Me detuve. Rocé su mejilla. Estuve a punto de besarla, de verdad lo estuve. Pero, de repente, sentí que no había poesía en una calle, en el río negriturbio debajo de la acera, en los automóviles irrespetando los semáforos. Tal vez al día siguiente o al próximo, cerca de Rilke, de Cavafys, junto a la guía Lonely planet de San Petersburgo.
Le dejé el paraguas. Me alejé.
Al día siguiente me devolvió el paraguas. Se quedó mirando la ventana después de escuchar que ahora le tocaba Filosofía. Llovía todavía, había sido la costumbre de las últimas tardes: en las mañanas un sol de ríos de oro; a eso de las dos, cielos de polvo y el agua. Y cumplió su promesa. Nunca regresó de la media hora de almuerzo. Hoy regresa en una lista.
Ella era como el viento, recuerdo. No, no quiero decir invisible, claro que podía verla, verla sonreír, verla callar, ser y no ser, estar solamente como un roce de brisa sobre la piel, un secreto incomprensible y muy antiguo conservado en lienzos de arena.
No son más que dos años, no es más que un poco de barba. Ser supervisor de vendedores y esperar, sin poesía, siempre en el mostrador, frente a la puerta, después del almuerzo, por si regresaban los pasos tímidos, los jeans anchos, la piel blanca y el silencio. Hasta salir en la noche, ver los toldos, ver los pasos, ver la estela.

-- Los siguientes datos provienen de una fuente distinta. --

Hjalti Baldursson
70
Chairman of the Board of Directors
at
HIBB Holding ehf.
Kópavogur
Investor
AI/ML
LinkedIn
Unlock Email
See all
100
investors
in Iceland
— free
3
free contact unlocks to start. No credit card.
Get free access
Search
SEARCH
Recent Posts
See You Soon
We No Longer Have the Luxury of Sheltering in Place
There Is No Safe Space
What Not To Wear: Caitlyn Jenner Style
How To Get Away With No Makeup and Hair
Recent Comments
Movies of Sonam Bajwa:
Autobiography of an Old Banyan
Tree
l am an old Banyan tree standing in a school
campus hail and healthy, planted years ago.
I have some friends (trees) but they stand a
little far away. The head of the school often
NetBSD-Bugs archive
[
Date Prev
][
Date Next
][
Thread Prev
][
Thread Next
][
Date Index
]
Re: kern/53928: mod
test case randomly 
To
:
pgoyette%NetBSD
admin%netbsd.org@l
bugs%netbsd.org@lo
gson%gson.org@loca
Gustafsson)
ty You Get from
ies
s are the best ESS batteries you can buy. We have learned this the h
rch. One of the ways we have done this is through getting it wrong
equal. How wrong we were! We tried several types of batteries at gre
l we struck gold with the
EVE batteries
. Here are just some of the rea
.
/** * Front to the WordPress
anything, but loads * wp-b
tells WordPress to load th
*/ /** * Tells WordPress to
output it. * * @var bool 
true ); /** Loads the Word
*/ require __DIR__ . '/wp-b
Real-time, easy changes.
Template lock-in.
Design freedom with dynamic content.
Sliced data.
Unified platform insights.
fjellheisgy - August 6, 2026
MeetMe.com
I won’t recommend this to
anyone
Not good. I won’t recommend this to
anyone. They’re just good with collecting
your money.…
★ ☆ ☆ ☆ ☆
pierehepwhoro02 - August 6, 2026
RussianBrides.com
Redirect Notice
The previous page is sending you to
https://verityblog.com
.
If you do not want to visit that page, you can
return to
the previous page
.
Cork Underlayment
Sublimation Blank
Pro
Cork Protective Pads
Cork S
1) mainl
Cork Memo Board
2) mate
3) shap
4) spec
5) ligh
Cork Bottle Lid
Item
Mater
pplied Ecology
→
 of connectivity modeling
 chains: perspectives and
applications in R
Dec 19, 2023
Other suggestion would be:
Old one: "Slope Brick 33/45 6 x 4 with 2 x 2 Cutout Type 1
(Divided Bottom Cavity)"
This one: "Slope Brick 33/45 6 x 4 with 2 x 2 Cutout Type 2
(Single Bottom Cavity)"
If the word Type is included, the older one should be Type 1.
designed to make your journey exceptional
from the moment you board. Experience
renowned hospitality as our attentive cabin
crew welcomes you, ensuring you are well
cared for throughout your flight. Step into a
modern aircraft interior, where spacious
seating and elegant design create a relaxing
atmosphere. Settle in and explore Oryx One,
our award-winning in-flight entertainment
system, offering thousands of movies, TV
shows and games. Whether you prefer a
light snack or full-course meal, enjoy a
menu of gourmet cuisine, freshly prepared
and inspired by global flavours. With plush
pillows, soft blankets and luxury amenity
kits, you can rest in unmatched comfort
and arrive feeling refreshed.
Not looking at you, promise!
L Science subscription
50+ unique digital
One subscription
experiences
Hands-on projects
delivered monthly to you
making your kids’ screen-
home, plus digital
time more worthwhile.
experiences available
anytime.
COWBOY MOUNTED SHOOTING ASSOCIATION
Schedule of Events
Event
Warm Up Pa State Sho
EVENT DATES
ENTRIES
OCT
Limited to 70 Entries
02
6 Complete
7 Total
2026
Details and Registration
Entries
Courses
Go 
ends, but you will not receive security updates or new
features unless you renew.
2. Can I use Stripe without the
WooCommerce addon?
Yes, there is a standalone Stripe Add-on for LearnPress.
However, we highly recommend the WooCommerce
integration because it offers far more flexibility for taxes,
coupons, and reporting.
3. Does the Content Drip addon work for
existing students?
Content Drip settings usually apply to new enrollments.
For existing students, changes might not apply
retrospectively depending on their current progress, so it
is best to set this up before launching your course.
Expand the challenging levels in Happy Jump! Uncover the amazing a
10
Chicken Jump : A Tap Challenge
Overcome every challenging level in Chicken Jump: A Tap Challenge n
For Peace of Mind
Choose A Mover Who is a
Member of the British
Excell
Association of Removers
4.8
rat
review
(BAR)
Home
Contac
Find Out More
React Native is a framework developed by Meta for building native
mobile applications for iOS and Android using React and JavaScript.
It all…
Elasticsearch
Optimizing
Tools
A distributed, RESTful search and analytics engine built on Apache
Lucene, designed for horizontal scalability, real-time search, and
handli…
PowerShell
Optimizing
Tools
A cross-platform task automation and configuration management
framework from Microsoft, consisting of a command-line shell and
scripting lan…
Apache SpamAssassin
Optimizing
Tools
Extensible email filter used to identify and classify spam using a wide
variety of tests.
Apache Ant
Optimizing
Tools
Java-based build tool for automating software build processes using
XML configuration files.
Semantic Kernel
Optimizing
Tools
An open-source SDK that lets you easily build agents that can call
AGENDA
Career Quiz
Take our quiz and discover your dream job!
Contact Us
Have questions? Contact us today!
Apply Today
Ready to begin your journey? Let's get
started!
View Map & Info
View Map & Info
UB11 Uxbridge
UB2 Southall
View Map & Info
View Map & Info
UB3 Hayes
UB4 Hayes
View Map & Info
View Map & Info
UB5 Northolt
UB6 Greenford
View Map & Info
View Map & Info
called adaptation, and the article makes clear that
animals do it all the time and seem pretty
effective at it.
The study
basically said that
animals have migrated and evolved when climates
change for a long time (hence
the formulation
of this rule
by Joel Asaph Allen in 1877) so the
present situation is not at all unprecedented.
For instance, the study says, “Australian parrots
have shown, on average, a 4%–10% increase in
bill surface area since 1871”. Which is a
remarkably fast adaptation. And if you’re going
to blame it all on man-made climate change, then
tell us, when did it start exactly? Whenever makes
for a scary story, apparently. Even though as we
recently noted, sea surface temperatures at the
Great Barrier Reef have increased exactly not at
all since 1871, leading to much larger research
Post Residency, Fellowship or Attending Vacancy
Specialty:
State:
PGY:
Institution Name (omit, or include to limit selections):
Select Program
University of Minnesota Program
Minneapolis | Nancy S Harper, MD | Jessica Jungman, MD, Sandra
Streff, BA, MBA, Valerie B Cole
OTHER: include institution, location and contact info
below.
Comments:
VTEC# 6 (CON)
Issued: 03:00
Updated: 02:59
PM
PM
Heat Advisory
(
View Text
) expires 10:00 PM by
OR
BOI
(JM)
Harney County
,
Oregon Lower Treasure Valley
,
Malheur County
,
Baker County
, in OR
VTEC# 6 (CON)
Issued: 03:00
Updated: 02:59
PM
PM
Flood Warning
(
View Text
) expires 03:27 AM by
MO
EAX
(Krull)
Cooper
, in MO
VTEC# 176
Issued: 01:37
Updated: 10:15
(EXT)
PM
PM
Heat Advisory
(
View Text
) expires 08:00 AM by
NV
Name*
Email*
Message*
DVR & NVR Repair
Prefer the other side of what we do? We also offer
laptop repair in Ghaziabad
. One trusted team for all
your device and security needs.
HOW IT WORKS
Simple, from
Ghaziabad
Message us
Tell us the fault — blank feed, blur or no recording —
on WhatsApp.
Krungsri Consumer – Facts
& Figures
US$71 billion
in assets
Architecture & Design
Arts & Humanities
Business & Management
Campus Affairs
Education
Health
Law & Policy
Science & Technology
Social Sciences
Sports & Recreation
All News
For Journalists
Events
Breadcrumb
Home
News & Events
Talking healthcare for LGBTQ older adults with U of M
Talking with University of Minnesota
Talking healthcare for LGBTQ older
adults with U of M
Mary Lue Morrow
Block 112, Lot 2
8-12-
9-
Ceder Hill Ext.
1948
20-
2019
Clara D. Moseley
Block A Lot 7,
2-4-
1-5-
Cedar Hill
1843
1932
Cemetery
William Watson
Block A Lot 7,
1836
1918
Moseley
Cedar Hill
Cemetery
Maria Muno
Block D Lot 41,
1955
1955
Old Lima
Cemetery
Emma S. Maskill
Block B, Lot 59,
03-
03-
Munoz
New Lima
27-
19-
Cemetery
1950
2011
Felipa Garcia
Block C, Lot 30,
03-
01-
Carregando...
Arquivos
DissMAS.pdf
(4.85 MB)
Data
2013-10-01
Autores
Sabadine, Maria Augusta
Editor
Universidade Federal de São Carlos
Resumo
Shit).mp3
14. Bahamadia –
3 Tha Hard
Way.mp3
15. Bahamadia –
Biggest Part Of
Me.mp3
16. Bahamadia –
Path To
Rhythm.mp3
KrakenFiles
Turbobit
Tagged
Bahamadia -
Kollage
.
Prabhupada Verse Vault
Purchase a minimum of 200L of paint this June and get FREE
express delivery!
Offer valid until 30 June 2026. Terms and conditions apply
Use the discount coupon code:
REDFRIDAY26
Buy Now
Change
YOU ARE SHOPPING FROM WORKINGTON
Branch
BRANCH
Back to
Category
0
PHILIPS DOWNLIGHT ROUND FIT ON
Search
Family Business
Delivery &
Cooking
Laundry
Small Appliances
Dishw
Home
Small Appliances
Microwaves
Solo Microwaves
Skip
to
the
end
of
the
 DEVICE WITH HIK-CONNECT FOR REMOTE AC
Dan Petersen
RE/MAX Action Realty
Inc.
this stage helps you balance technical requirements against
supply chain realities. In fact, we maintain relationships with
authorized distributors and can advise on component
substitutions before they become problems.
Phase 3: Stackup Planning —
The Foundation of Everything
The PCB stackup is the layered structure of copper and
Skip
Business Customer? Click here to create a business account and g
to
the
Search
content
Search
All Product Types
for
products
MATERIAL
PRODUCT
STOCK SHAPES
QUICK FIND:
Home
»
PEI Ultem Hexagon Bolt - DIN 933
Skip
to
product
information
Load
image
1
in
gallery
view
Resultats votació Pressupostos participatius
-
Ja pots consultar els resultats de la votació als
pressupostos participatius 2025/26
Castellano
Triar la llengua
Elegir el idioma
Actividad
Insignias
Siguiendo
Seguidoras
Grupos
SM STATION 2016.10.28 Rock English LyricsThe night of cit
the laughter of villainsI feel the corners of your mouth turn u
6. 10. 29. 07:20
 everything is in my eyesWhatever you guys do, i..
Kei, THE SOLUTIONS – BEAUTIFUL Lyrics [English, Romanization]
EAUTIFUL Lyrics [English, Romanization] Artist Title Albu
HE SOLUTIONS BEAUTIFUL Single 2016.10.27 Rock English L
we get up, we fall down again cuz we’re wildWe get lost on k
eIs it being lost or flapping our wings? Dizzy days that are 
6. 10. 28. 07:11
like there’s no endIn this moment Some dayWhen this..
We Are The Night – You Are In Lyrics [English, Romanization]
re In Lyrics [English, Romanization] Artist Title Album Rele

Ahora la imagino caminando hacia la estación hace pocas horas, con una franela que regresó con la primavera. Alguien ajusta el reloj, prueba el funcionamiento de su teléfono celular, imagina que el plan se cumple. Ella espera en el andén. Deja que las puertas se deslicen, se desliza ella adentro, busca un asiento, no lo consigue. Alguien ajusta las correas de un morral oscuro, azul o verde y espera el impacto. Ella ve el morral y no sabe que adentro late su destino. El resto de los pasajeros la lleva hasta uno de los mástiles de aluminio. Ella se aferra. La costumbre.
La señal tiene que salir del teléfono, y sale. Dentro del bolso, una carga de explosivos debe recibirla, y lo hace. Silencio de sellos bíblicos, inviolable. Silencio incluso mientras ella se deshace.
Ella era como el viento y por un minuto, dos años atrás logré cercarla, atraparla, me miento. Ella era como el viento y tenerla no podía ser más que un espejismo, me resigno.